Source data

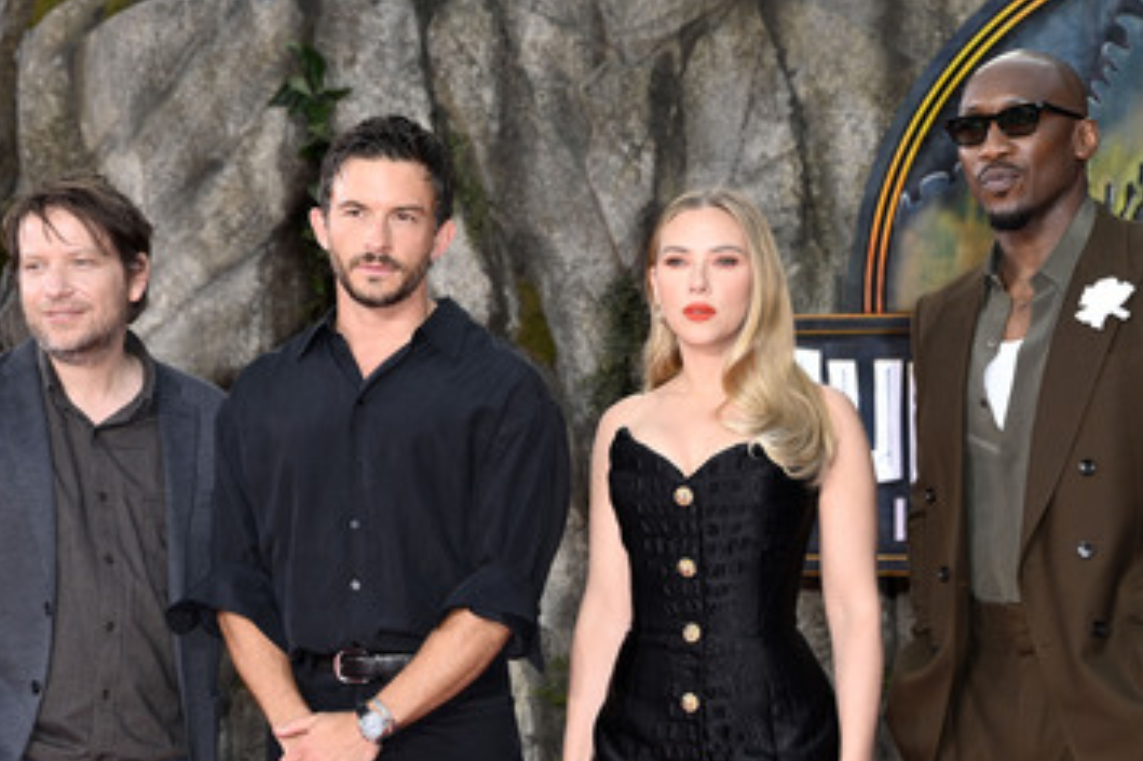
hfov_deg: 9.5
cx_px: 539
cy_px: 476
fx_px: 6886
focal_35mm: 217
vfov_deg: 6.3
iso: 640
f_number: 8
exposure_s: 1/200
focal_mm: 170
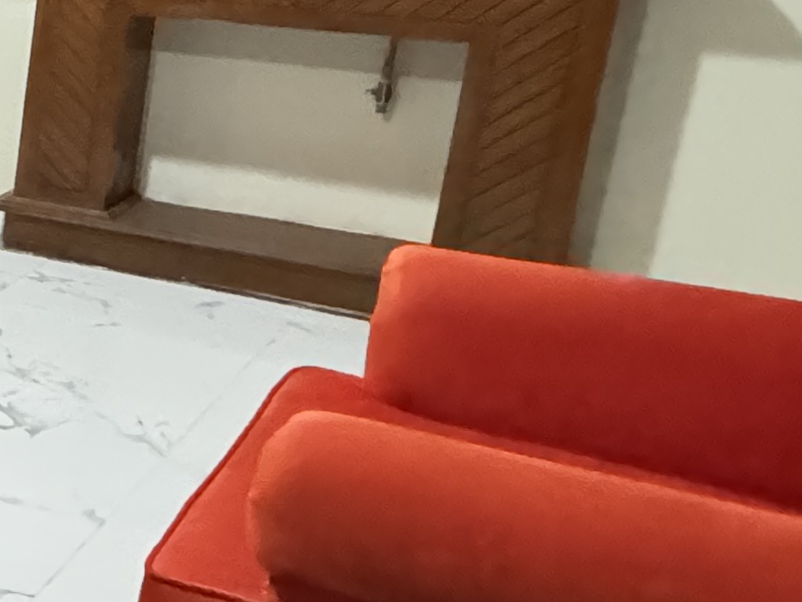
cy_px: 145
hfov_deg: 19.1
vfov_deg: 22.7
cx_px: -782
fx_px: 1483
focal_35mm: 64
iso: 1250
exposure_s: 1/50
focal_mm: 2.22
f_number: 2.2
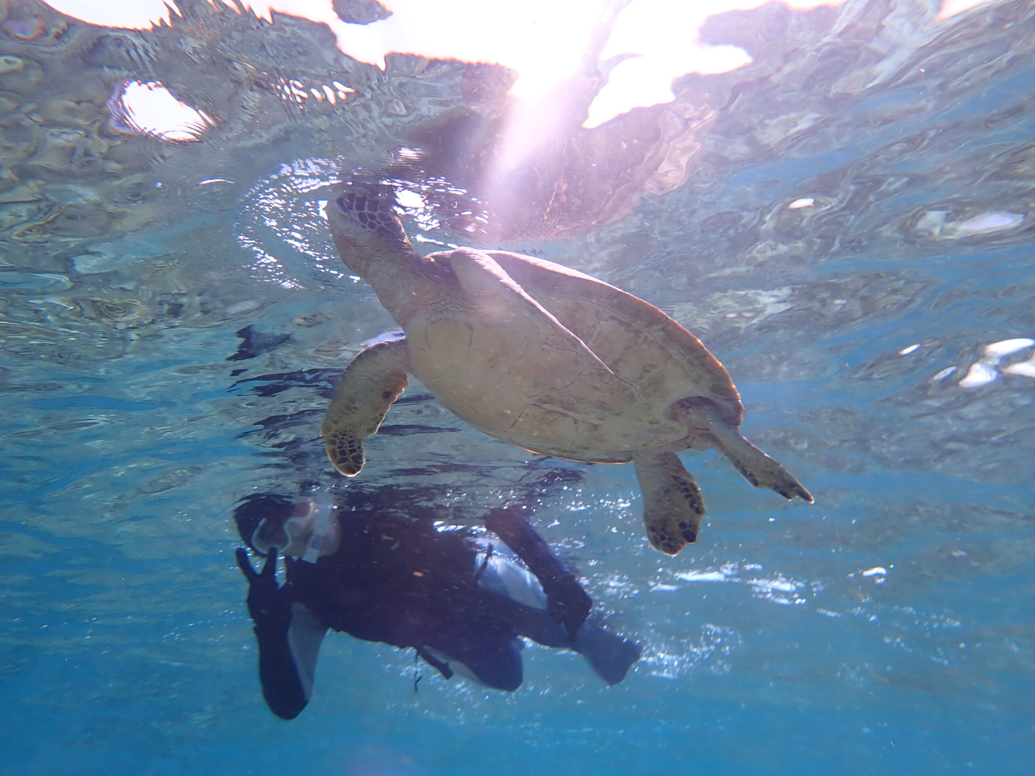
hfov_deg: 69.4
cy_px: 388
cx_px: 518
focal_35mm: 25
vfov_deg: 54.9
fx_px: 747
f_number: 8
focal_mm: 4.5
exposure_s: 1/125
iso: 100
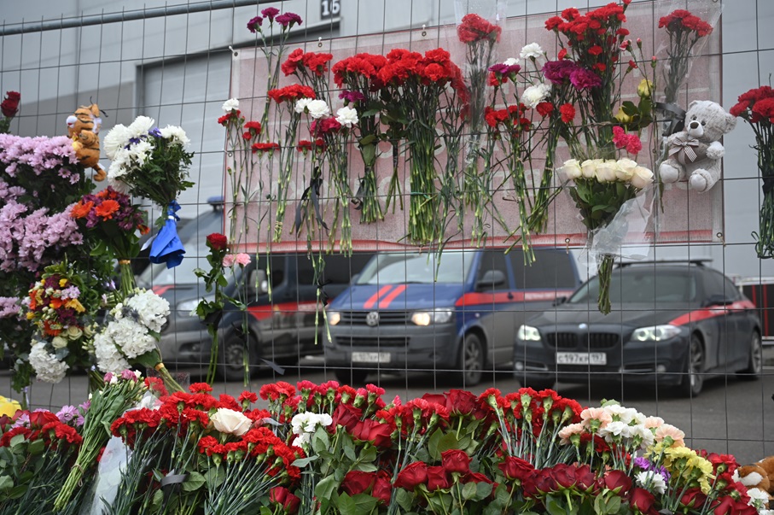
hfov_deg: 42.8
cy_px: 258
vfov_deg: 29.2
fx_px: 988
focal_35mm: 46
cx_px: 387
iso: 800
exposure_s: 1/800
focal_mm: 46
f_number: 4
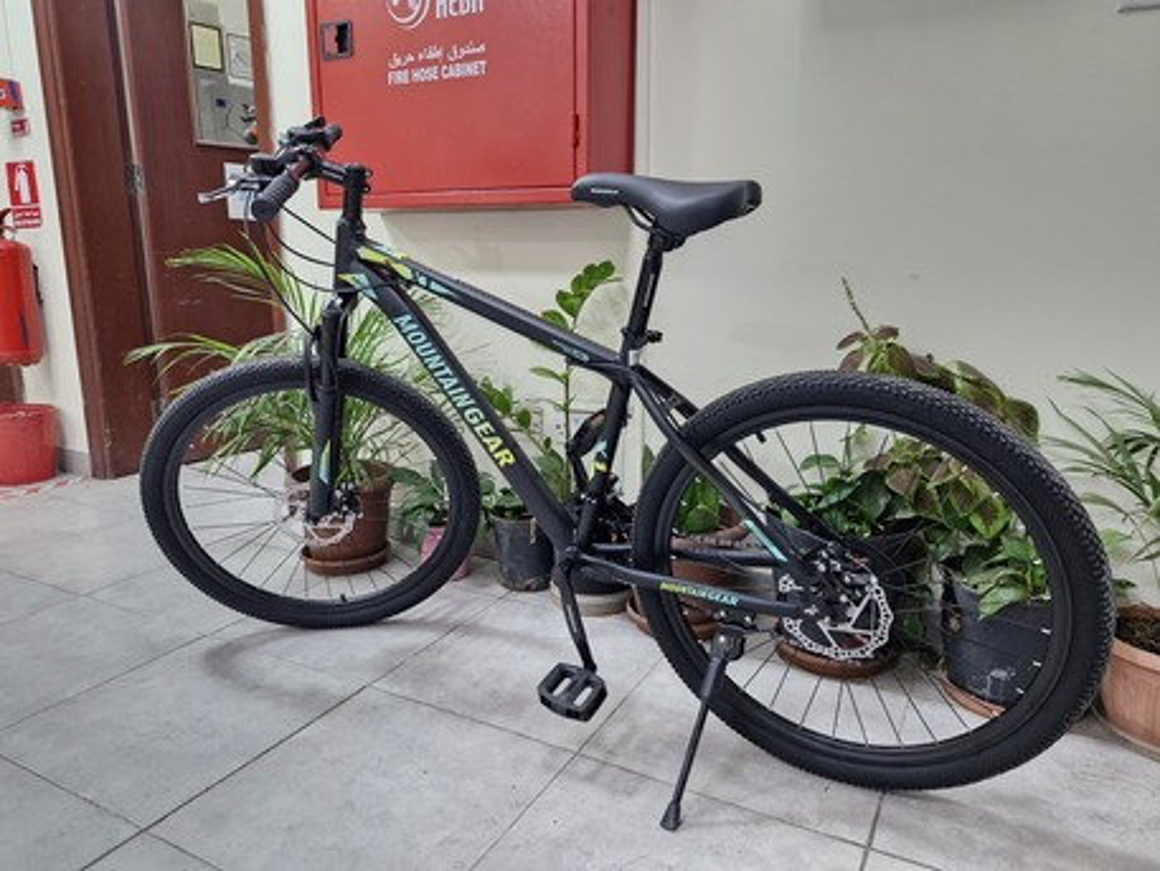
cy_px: 436
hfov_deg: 73.9
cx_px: 580
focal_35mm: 23
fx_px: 771
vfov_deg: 58.9
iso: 500
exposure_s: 1/120
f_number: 1.8
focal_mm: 5.54
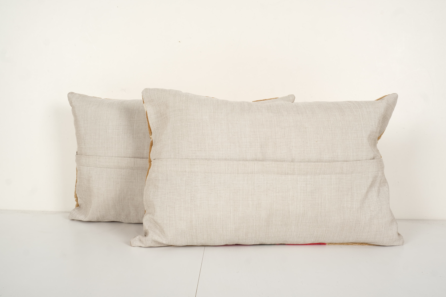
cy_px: 148
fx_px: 359
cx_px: 223
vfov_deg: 45.0
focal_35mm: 29
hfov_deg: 63.7
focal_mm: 19.6
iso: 80
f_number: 11
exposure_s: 1/160
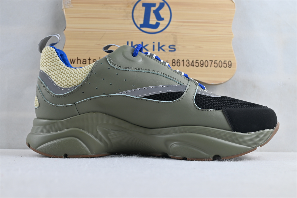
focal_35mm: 45
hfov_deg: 43.6
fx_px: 371
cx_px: 148
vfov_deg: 29.9
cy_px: 99
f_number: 4.8
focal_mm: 30
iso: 100
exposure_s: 1/40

** What you have to do **
Starting with the line above that holds "exposure_s: 1/200", restate each line word for word up to and including the line that holds "focal_35mm: 23". Drop the pictures.

** Response to this exercise **
exposure_s: 1/200
focal_mm: 170
cy_px: 145
hfov_deg: 19.1
vfov_deg: 22.7
cx_px: -782
fx_px: 1483
focal_35mm: 64
iso: 1250
exposure_s: 1/50
focal_mm: 2.22
f_number: 2.2
hfov_deg: 69.4
cy_px: 388
cx_px: 518
focal_35mm: 25
vfov_deg: 54.9
fx_px: 747
f_number: 8
focal_mm: 4.5
exposure_s: 1/125
iso: 100
hfov_deg: 42.8
cy_px: 258
vfov_deg: 29.2
fx_px: 988
focal_35mm: 46
cx_px: 387
iso: 800
exposure_s: 1/800
focal_mm: 46
f_number: 4
cy_px: 436
hfov_deg: 73.9
cx_px: 580
focal_35mm: 23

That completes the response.